Two tribes go to war over claims to Indian territory

Will Native Americans be driven from their homes? Tim Cornwell reports from Tuba City Navajo Reservation

A favourite story among the Navajo Indians tells of when an elderly shepherd from their tribe encountered United States astronauts training for a lunar landing. They asked if he had any message for the inhabitants of the Moon. "Be careful," he whispered into the offered tape recorder. "They will steal your land."

Since the Sixties, Nasa staff have indeed conducted training exercises on the Navajo reservation, a huge expanse of desolate high desert in Arizona. And the land, and its ownership, is once again proving a deeply divisive issue.

About 250 Navajo families face eviction next month. They farm sheep in an area formally declared part of the Hopi Indian reservation, in a tangled border dispute between the two tribes and the US government dating back a century. Under a deal signed by President Bill Clinton last year, the families can stay if they sign 75-year leases with the Hopi by 31 March. But most have apparently refused, threatening Washington with the embarrassing spectacle of native Americans being driven from their homes once again.

The rights and wrongs of this latest Indian skirmish are cloudy. Hopi leaders complain of "Navajo squatters", and say their patience is running out. Some Navajos have urged their fellow tribal members to "lease or leave". The Navajo Nation President, Albert Hale, first backed the settlement, but is wavering under charges of a sell-out. The Navajo Nation Council recently voted unanimously against it.

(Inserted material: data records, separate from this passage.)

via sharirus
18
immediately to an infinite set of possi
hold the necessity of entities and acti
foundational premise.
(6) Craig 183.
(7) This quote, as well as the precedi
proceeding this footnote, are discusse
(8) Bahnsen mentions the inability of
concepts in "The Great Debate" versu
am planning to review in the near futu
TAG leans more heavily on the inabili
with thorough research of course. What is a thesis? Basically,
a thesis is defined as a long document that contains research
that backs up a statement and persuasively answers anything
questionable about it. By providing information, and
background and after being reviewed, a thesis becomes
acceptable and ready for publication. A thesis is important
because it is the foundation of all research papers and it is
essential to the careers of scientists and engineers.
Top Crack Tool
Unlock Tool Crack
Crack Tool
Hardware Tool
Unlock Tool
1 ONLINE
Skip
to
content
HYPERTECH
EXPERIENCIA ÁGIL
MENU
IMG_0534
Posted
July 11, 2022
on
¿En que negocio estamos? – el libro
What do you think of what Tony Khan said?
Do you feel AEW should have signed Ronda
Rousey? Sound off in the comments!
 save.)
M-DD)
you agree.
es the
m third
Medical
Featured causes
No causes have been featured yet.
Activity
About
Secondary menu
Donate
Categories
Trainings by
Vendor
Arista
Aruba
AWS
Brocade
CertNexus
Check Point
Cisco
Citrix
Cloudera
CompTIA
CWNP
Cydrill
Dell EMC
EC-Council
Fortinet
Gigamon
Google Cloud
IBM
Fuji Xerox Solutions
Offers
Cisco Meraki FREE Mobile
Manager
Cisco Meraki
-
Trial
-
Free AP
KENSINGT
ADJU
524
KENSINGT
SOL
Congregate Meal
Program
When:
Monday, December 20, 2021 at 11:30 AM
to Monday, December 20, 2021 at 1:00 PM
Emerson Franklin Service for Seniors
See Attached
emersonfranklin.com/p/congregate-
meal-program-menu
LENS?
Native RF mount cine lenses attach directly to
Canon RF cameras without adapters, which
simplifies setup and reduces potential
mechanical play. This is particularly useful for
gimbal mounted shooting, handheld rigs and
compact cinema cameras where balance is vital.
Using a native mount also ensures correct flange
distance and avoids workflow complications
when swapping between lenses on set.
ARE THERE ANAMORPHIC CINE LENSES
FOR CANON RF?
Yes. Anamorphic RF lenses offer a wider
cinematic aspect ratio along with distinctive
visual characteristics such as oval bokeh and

"How many times do you do wrong to people?" asked Mae Washington, a social worker at a Navajo boarding school in Tuba City, on the eastern half of the Navajo reservation. Her 62-year-old mother is among the hold-outs. For people such as Mrs Washington, the episode simply caps decades of mistreatment. She said of her mother: "She is going to sit there. They can throw her over the fence, and they can kill her. My question is, is this America, is this where it is at?"

Armed with a network of cell phones and an Internet site, Indian activists are encouraging volunteers to join the "resisters", as they are known. Several Europeans - including at least one Briton - have reportedly joined the Navajo families.

The roots of the dispute run back to 1882, 20 years after the US cavalry led by Kit Carson broke the Navajos with a bitter scorched-earth campaign, and eight years before the battle of Wounded Knee ended the Indian wars. US President Chester Arthur granted 2.4 million acres in northern Arizona to the Hopis and "other Indians". The Navajos became the dominant people on the land.

In 1974 the US Congress finally passed legislation to divide the reservation between the two tribes. The Navajos got the lion's share, with 110,000 people living on 26,000 square miles today, as opposed to the Hopis' 10,000 members on 2,300 square miles. But in the last 20 years, more than 11,000 Navajos have been moved from Hopi land. While the US government paid more than $300m to buy new homes and relocate them, many families failed to adapt, it is said. Allegedly, some lost their property because they failed to understand electricity bills and property taxes, others were given polluted land.

The 1,200 Navajos who have hung on say the leases would put their lives under control of outsiders, and accuse the Hopis of being chiefly interested in vast coal deposits said to lie below their ranches. Some have hinted at armed resistance.

The Navajo have a history as nomadic shepherds, and claim a spiritual relationship with the land. Mother Earth, they say, can be owned by no one. The Hopi are traditionally a more settled people. "Many people come around and tell us to go, but we say no," Alvin Clinton, a Navajo medicine man, told the Gallup Independent, a local newspaper. "We stay here because this is our way of life."